Bored with success, Gurgeh travels to the Empire of Azad, cruel and incredibly wealthy, to try their fabulous game... a game so complex, so like life itself, that the winner becomes emperor. Mocked, blackmailed, almost murdered, Gurgeh accepts the game, and with it the challenge of his life – and very possibly his death.
Genre: Fiction, Science Fiction
The Player of Games belongs to my fiance. He has a HUGE sci-fi collection, so every now and again when I am in the mood for it, I have a great selection of science fiction to choose from. The Player of Games came highly recommended so I thought I would give it a go.
This novel follows Gurgeh, a brilliant Game Player who spends his days, you guessed it, playing games. He lives in The Culture, a utopian society of leisure where no one has to work, where humans and artificial intelligence live happily side by side, losing a limb isn't an issue as it can be grown back and people can change sex as they choose.
Those who live in The Culture can also choose to have drug glands, which allows the person to control their hormonal levels and release other chemicals as desired. This can range from sexual stimulants, relaxants, mind-altering substances and sensory enhancers. Game Players are allowed to use their drug glands as they see fit.
Basically this is a society where people can live their lives as they wish. Perfect. Gurgeh, however, is bored with his life. He is an excellent Game Player, he always wins and there is no challenge anymore. So when a game goes wrong, he jumps at the chance to travel to The Empire of Azad, where a game (also called Azad) is played.
Azad is a game unlike any Gurgeh has seen before. It is a huge game, in both size and length of play, used to determine the social and political rank of Azad's inhabitants. The winner of the ultimate game is made emperor.
Gurgeh is nervous at first as many of the Azad game players have been learning the game for many years, but he surprises everyone, himself included, when he does well at the game.
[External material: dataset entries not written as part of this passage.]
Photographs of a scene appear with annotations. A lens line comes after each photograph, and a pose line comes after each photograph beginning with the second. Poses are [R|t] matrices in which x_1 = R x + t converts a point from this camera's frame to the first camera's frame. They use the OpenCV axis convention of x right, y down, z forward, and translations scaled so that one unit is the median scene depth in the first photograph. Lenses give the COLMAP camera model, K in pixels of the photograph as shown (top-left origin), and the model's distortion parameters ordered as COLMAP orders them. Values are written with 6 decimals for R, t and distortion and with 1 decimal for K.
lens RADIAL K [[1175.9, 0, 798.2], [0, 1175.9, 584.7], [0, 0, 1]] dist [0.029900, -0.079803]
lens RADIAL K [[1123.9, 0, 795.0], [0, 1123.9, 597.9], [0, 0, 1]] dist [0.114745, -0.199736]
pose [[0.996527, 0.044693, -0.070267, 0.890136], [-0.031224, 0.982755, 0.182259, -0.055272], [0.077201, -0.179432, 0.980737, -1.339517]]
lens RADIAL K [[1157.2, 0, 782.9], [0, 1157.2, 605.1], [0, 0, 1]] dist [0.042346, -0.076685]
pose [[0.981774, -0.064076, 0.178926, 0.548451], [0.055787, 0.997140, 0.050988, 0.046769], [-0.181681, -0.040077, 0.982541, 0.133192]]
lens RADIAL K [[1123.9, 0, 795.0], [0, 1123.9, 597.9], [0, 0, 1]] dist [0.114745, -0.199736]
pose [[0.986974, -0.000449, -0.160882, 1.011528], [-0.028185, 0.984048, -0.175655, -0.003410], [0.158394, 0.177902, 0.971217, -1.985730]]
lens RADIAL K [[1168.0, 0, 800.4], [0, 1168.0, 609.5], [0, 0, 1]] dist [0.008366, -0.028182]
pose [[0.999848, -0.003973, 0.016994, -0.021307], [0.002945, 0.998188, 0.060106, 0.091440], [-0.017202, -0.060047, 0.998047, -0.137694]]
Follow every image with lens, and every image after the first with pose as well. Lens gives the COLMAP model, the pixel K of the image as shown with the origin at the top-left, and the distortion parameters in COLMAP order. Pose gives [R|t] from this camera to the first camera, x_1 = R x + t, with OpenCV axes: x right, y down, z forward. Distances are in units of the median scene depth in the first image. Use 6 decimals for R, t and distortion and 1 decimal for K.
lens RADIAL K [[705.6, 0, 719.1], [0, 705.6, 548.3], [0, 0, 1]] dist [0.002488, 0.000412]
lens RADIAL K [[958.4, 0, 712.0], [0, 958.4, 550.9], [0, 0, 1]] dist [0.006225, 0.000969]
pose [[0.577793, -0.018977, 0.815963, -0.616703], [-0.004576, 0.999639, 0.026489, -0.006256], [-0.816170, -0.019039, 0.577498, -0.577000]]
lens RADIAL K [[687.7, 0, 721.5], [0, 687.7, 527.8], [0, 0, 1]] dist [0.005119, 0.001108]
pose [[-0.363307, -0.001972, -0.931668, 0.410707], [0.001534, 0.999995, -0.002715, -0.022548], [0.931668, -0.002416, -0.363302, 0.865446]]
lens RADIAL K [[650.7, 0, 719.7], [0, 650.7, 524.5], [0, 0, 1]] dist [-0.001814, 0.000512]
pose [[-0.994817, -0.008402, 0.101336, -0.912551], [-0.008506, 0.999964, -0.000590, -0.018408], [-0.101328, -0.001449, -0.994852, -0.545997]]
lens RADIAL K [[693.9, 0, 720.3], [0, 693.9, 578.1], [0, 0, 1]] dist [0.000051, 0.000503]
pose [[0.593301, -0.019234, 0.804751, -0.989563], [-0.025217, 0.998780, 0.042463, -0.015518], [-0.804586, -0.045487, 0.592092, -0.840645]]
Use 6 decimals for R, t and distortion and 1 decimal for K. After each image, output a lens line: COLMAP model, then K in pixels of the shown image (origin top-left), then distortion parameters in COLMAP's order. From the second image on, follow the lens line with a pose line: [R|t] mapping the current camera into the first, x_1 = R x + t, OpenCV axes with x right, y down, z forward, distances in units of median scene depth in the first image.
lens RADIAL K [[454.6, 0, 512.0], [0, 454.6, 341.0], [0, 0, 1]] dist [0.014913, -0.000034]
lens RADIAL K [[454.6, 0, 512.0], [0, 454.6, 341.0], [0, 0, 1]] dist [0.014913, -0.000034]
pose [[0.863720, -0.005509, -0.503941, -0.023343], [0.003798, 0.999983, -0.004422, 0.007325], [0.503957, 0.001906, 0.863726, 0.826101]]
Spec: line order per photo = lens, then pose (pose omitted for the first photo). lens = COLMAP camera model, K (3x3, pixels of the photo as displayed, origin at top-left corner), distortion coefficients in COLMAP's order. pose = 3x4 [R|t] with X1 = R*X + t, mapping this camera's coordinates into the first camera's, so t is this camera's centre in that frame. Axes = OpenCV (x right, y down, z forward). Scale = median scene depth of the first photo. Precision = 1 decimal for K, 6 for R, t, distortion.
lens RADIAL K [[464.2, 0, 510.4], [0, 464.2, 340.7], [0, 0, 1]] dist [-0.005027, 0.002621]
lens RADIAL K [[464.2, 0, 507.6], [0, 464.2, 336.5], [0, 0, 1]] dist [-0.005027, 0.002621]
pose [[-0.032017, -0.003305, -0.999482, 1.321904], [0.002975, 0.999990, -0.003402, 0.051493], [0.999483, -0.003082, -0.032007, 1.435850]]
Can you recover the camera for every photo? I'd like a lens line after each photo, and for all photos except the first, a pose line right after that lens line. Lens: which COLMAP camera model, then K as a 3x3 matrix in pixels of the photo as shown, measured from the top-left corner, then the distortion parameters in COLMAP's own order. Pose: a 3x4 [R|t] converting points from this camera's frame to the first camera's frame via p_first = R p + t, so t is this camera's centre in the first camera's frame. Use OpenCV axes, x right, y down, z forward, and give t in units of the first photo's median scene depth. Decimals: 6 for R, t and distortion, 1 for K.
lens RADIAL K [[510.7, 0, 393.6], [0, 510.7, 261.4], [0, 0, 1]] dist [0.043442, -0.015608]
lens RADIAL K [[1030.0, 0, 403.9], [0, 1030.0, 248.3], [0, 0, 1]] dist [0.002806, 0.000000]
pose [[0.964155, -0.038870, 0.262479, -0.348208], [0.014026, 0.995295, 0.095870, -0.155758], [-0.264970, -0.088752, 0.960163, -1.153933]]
A little too well for the liking of those in power.
Soon Gurgeh finds himself fighting to not only win the game, but for his life as the true nature of the game and the society of Azad is revealed.
What did I think?
I had read one Iain Banks novel previously, called The Wasp Factory. That novel was more of a work of Gothic fiction, which is obviously quite different to a science fiction novel. So I went into this book without any real expectations and because of that, I enjoyed it.
The Culture is an interesting society and I liked learning about it. I always enjoy reading about worlds that an author has created. So much goes into them and that really should be commended. It takes talent to write a novel, but it takes an even greater talent to create a whole new world or universe and write about it across many novels. This is exactly what Banks has done.
I also enjoyed the game play in this novel. I love to play board games myself, so it was an interesting concept that a man spends his life playing games. The premise is was original and well thought out, which made for a great read.
The depravity and horror seething under the society of Azad was also interesting... a good reminder things are never what they seem.
I would recommend this novel for anyone who likes science fiction and playing games. It really is a fun, interesting and original read.
Have you read anything by Iain M. Banks? Which novels would you recommend?